*PASSAGE SHOWN*.
____________
The Storybook team explained the choice of features for the new Storybook as follows:

We researched leading teams at companies like BBC, IBM, Cisco, and Shopify. These teams have successfully scaled component libraries and pioneered their own best-practices.
The new Storybook incorporates these best practices so that all teams can benefit. What’s more, we removed boilerplate and configuration to streamline your developer experience.

As a matter of fact, Michael Shilman asserted in the release note that the ability to get Storybook up and running without delving into configuration details came on the top of the list of advanced users’ desired features. The complexity of a storybook configuration is driven by the requested ad-hoc behavior (e.g. addons), story build process (e.g. Babel, Webpack, or TypeScript configuration), customization of the story rendering, and the desired customization of the Storybook UI. Storybook 6.0 claims to ship with best-practice features pre-configured: Storybook Essentials (a curated collection of six plugins), built-in TypeScript support, and presets for popular application frameworks.

Storybook Essentials includes Docs to auto-generate documentation, Controls to explore different component states with an auto-generated dashboard, Actions to check components’ interaction behavior, Viewport to verify components’ responsive behavior against different device viewports, Backgrounds to visualize a component against different colors and styles, and Toolbars for custom tooling – theming, i18n, and more.

The provided presets (also called project integrations) allow developers to use Storybook with React (Create React App, Next, RedwoodJS), Vue (Nuxt, Vue CLI, Vuetify), Angular (Nx), Web components (Open-WC), Ember (Ember CLI).

Storybook Controls allows developers to dynamically edit a component’s inputs without touching code. The Controls UI features graphical controls that are auto-generated from the component description (e,g, types) for rapid component experimentation:

Storbybook Controls
(Source: Medium)

The Storybook team explained:

Components are complicated. It’s hard to predict how a component will react to different values and write stories for all meaningful combinations. So it’s super useful to be able to explore the state space interactively.
____________
*DATASET EXTRACT*.
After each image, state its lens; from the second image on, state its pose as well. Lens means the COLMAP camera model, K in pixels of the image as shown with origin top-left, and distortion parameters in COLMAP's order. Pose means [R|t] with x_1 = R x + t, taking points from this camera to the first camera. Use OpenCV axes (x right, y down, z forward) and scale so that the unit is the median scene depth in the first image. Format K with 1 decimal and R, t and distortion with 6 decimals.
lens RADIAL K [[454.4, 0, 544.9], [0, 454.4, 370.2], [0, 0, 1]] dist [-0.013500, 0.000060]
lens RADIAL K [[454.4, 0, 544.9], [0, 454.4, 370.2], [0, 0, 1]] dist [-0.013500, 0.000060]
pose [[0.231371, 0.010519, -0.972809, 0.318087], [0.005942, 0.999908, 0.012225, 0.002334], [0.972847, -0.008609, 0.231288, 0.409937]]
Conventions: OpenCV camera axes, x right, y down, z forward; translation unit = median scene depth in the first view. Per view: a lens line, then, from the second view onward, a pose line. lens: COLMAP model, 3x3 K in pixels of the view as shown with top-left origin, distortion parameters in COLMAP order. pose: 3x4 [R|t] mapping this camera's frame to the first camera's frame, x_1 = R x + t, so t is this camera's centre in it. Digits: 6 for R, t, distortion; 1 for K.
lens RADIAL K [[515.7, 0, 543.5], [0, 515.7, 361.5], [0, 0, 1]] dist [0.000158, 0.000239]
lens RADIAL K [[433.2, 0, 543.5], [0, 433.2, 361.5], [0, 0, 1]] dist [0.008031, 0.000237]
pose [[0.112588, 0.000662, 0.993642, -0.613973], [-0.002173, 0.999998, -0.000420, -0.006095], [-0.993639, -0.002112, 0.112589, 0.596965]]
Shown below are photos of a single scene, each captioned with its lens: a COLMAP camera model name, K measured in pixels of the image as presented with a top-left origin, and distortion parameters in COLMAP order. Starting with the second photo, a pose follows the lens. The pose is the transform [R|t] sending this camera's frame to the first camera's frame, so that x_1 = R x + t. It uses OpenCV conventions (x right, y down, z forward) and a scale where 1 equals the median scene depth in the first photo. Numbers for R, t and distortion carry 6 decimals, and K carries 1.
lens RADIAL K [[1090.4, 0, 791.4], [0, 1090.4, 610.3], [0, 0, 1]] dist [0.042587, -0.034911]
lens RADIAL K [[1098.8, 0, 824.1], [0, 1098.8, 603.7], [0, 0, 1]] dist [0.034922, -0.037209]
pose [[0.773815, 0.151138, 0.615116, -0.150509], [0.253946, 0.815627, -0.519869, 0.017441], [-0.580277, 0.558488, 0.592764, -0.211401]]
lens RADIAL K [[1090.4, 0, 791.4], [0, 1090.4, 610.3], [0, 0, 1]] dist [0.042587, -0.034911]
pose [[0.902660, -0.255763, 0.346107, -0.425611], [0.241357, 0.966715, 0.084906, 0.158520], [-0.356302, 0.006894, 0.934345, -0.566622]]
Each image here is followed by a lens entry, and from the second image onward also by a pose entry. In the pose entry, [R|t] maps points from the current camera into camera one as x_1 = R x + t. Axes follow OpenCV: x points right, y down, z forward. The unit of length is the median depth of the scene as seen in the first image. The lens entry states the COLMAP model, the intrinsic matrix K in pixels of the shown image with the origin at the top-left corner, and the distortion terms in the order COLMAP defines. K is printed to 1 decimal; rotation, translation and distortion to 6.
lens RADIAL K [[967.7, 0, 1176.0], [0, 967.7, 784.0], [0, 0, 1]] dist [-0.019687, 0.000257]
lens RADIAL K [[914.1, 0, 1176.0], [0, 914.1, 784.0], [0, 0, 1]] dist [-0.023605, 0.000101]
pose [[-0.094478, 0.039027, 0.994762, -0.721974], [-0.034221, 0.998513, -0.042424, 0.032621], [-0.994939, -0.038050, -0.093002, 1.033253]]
____________
*REQUIRED ACTION A*.
Answer these questions using the Storybook 6.0 text:
(i) How many plugins make up Storybook Essentials?
(ii) Which Essentials plugin checks a component's responsive behavior against different device viewports?
(iii) Which project integration does the text list for Angular?
*REQUIRED ACTION B*. Reproduce the Storybook 6.0 text word for word, from "The provided presets" to "(Source: Medium)".
*REQUIRED ACTION C*. Write the next part of the Storybook 6.0 text, picking up after its final sentence.

*TASK ANSWER A*.
(i) Six.
(ii) Viewport.
(iii) Nx.

*TASK ANSWER B*.
The provided presets (also called project integrations) allow developers to use Storybook with React (Create React App, Next, RedwoodJS), Vue (Nuxt, Vue CLI, Vuetify), Angular (Nx), Web components (Open-WC), Ember (Ember CLI).

Storybook Controls allows developers to dynamically edit a component’s inputs without touching code. The Controls UI features graphical controls that are auto-generated from the component description (e,g, types) for rapid component experimentation:

Storbybook Controls
(Source: Medium)

*TASK ANSWER C*.
Storybook Composition gives developers the ability to browse components from any Storybook inside a local Storybook. The Storybook team described the feature as requested by teams at IBM, Cisco, and Chromatic who manage large UI efforts where it is useful to aggregate distributed projects. Such mature companies likely have multiple Storybooks; usually one for each project. According to the team, the ideal developer experience is to interact with all Storybooks together at once. The following flows are taken as an example:

  • UI developers can reference prior art by viewing multiple Storybooks in the same place,
  • Developers can see their custom components, together with the components of the design system that they are derived from

Storybook Composition may also enable developers to manage large Storybooks by splitting them into several lighter Storybooks without changing the browsing experience.

Storybook also ships with newly redesigned and rewritten documentation and many more improvements including lesser features and bug fixes. A comprehensive list of changes is available online.

Storybook 6 is almost fully backward compatible with 5.X. The Storybook published a migration guide that takes developers through the upgrade of Storybook packages, dealing with breaking changes, and getting acquainted with the recommended best practices.

Some developers on Twitter welcomed the new Storybook. One developer expressed his liking of Storybook Controls:

Love the new controls, looks much better than knobs

Another developer reacted positively to Storybook Composition:

Awesome! Hoping this will take away some of the issues faced when manually combining Storybooks

Storybook is available under the MIT open-source license. Contributions are welcome via the Storybook GitHub project and should follow Storybook’s contribution guidelines and code of conduct.